NEW YORK - Outside the meeting, several dozen workers from airport subcontractors for US Airways and American Airlines protested low wages, carrying signs that read "Poverty doesn't fly."
They are trying to organize unions and join the Service Employees International.
Inside, four workers who provide wheelchair service and security at airports in Philadelphia, New York, Fort Lauderdale and Boston spoke at the meeting, telling US Airways chief executive Doug Parker that they make $7 to $8.50 an hour and have gone without raises for years. They spoke of trying to raise families on poverty-level paychecks and having to work two jobs to make ends meet.
Parker said he was proud to have the support of union employees at US Airways and American for the merger and that there was little he could do directly for the workers since they don't work for US Airways.

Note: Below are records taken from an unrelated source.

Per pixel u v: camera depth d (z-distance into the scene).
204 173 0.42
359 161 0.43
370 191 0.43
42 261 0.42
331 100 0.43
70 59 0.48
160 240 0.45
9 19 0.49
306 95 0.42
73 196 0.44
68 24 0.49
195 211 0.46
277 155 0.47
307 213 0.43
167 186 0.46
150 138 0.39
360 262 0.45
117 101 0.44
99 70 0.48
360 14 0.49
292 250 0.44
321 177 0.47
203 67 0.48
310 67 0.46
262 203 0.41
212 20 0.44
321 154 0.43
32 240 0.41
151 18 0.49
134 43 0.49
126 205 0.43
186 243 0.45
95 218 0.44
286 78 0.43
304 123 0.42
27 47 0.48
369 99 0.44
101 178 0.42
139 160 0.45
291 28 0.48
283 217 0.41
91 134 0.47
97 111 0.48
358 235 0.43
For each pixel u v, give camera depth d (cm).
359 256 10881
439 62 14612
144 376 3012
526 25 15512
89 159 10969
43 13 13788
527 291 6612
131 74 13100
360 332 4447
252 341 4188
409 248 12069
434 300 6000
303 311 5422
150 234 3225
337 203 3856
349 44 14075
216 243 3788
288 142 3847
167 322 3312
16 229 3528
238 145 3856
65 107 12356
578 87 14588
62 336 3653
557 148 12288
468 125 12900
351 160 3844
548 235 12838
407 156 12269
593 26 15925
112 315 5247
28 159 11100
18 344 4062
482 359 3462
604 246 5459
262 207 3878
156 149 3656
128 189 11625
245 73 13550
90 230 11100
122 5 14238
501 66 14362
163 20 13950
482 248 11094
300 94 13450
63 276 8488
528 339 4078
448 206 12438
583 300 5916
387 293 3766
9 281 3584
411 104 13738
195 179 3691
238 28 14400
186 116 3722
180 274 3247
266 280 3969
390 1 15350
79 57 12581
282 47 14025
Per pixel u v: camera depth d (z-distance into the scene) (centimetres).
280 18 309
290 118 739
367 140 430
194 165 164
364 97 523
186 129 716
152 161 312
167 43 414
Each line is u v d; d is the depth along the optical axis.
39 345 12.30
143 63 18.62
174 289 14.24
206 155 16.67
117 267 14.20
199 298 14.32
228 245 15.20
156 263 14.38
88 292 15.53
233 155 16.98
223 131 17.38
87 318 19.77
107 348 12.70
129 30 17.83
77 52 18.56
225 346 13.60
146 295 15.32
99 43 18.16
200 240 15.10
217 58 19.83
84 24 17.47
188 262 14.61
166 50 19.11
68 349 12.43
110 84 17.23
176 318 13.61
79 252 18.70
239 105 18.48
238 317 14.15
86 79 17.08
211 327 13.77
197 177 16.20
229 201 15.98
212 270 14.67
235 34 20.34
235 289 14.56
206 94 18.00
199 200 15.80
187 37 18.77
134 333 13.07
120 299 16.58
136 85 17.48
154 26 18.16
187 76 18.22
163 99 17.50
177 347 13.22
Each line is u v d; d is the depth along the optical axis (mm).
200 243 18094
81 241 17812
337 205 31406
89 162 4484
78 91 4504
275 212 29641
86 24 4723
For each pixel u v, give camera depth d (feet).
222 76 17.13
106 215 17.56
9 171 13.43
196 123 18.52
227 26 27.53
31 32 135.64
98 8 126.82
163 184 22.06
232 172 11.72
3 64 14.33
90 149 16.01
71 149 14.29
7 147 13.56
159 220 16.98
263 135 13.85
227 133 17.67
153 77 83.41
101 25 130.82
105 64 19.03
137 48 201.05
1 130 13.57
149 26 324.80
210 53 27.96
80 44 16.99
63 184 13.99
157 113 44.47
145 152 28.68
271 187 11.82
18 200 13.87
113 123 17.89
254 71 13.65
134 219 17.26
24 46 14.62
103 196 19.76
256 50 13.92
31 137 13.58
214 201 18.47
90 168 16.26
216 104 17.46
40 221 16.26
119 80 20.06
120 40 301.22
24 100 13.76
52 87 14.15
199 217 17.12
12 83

"We fully support your right to organize and we wish you luck in that endeavor," he said.
Also at the meeting, held at the law offices of Latham & Watkins in New York, Parker addressed concerns that the Justice Department review may be delayed as concerns have been raised about the combined carrier's presence at Reagan National Airport. He said that Dallas-based Southwest Airlines and JetBlue were lobbying the hardest on the issue.
Parker said there is no legal basis to force American and US Airways to divest slots at Reagan, saying that the carriers combined share of flights would still be less than United, Delta and Southwest maintain at other airports.
Divesting slots would result on lost service from Washington to several smaller cities, Parker said, calling that "really bad policy."
Parker, who will become CEO of the combined airline, said that while the corporate culture among top executives was different at American and US Airways, the culture among most employees is very similar. Both want to operate a great airline and serve customers, he said.
Integration meetings with employees from both airlines have been going well, Parker said, and it's sometimes hard to tell which airline employees are from.
He declined to say how many management jobs may be lost in the integration or how many headquarters employees would be moving to Dallas-Fort Worth, but said more officers would be named in the next couple of weeks.